I hope you have peace, my thoughts are with you. Sweet Heidi Run Free Beautiful Girl


----------



## marksmom3 (Dec 17, 2007)

Heidi.


----------



## Mary Jane (Mar 3, 2006)

Richard,

Everything you have ever posted about your dogs sum to a single fact: your heart is in your dogs. Reading about your transnational adoptions and changes in housing with your dogs in mind-it's all a single story to me: your heart is in your dogs.

I was really frightened when I saw a thread from you in this forum but now I am again filled with admiration for your bond to your girls.

Sleep peacefully tonight Richard knowing that Heidi is also at peace.

Mary Jane


----------



## flyinghayden (Oct 7, 2005)

Thanks so much. You are all such great people.


----------



## RebelGSD (Mar 20, 2008)

This definitely was a loving and kind thing to do for your Heidi. It is obvious how much you love your dogs. I hope this helps you find peace and closure.

RIP lovely Heidi.


----------



## wolfstraum (May 2, 2003)

OMG - Richard - what a heart rending situation ..... poor Heidi, and what courage it took to lay her to rest properly....I am so sorry....









Lee


----------



## kshort (Jun 4, 2004)

> Quote:Everything you have ever posted about your dogs sum to a single fact: your heart is in your dogs. Reading about your transnational adoptions and changes in housing with your dogs in mind-it's all a single story to me: your heart is in your dogs.

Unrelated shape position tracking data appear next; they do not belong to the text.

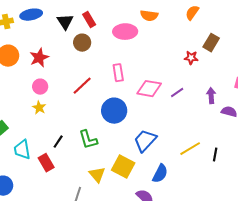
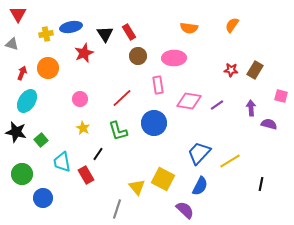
pink ellipse: (125, 32) -> (174, 58), moved
brown circle: (82, 43) -> (138, 56), moved
brown rectangle: (211, 43) -> (255, 70), moved
red star: (39, 58) -> (84, 53), moved
yellow star: (39, 108) -> (83, 128), moved
green L-shape: (88, 140) -> (118, 131), moved
blue trapezoid: (145, 141) -> (199, 153), moved
black line: (215, 155) -> (261, 184), moved

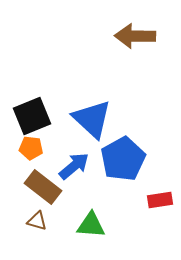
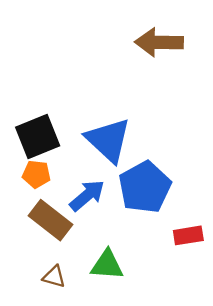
brown triangle: (37, 221) -> (54, 277), moved

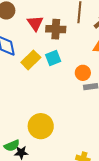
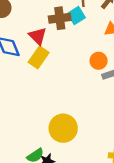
red triangle: (35, 23) -> (38, 36), moved
cyan square: (53, 58) -> (76, 16), moved

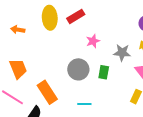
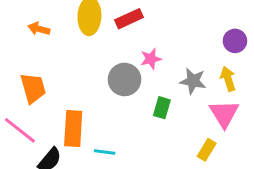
gray circle: (78, 69) -> (125, 79), moved
orange rectangle: (47, 92) -> (73, 129), turned 30
cyan line: (84, 104) -> (105, 152), moved

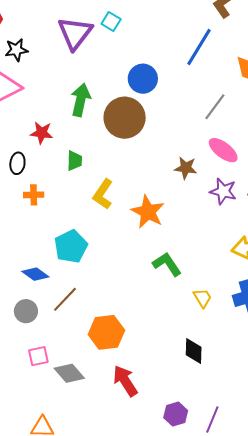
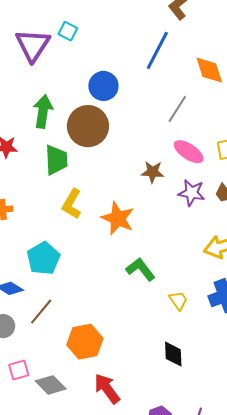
green trapezoid: (74, 161) -> (56, 160), moved, size x1.5

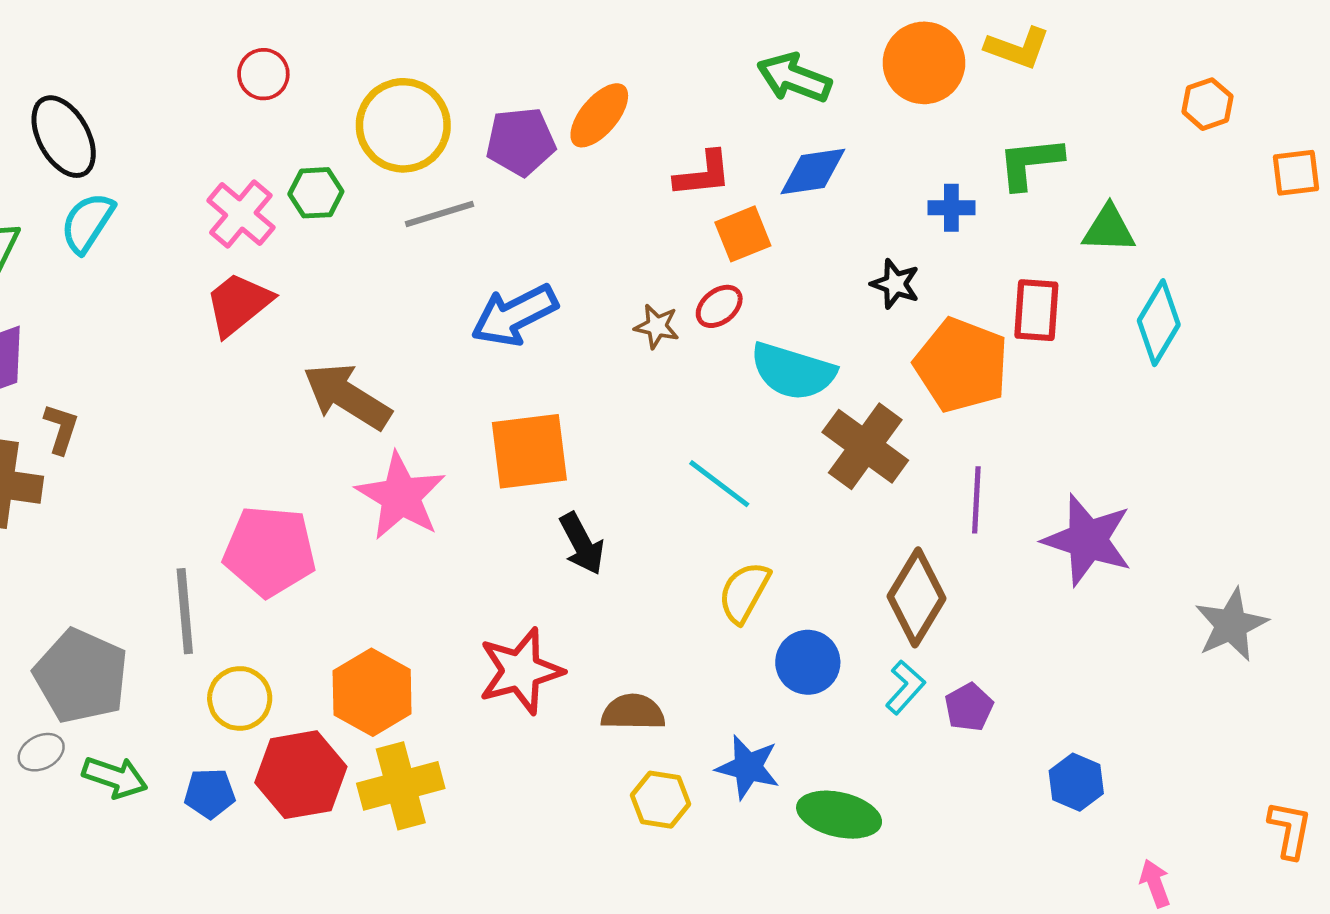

Mary Jane - you have such a a way with words...I just couldn't say it any better.

I can't imagine what kind of love it takes to do what you did today, Richard. I'm glad you got to say your goodbyes to your sweet girl. I wish the world was full of Richards...









You can rest well now, Heidi...







But never fear, because there is no doubt that you will someday be reunited with your wonderful dad.


----------



## Cassidy's Mom (Mar 30, 2003)

> Originally Posted By: KShort
> I can't imagine what kind of love it takes to do what you did today, Richard. I'm glad you got to say your goodbyes to your sweet girl. I wish the world was full of Richards...


I agree.


----------



## SunCzarina (Nov 24, 2000)

Richard, I"m so sorry you had to loose her all over again. RIP sweet Heidi.


----------



## sd3567 (May 16, 2005)

RIP Heidi, you will be missed.


----------



## TG (Dec 31, 2004)

That was both heartbreaking and heartwarming. Heidi will still be waiting for you. RIP lovely girl.

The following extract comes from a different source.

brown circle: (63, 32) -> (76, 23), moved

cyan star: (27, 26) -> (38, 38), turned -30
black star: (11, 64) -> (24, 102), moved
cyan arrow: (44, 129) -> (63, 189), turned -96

Hugs to you and the rest of Heidi's pack.


----------



## rockhead (Jul 8, 2007)

That is one of the saddest, yet most inspirational things I have read in my life. I wish I had your fortitude; I would have collapsed into a mass of jelly.

Godspeed, Heidi.


----------



## LuvourGSDs (Jan 14, 2007)

Oh Richard, this was the 1st post of the day I read & boy, my eyes are full of water & my heart hurts for you.







Such a hard thing to do, but something I would have done also. I would want to know she was in the earth & burried right.









Such a hard & touching thing to do. Glad it ended up being still your sweet Heidi as you remembered her, how amazing the harsh Alaska Winter helped keep her that way.








sweet girl, you were much loved.

Take care Richard..........


----------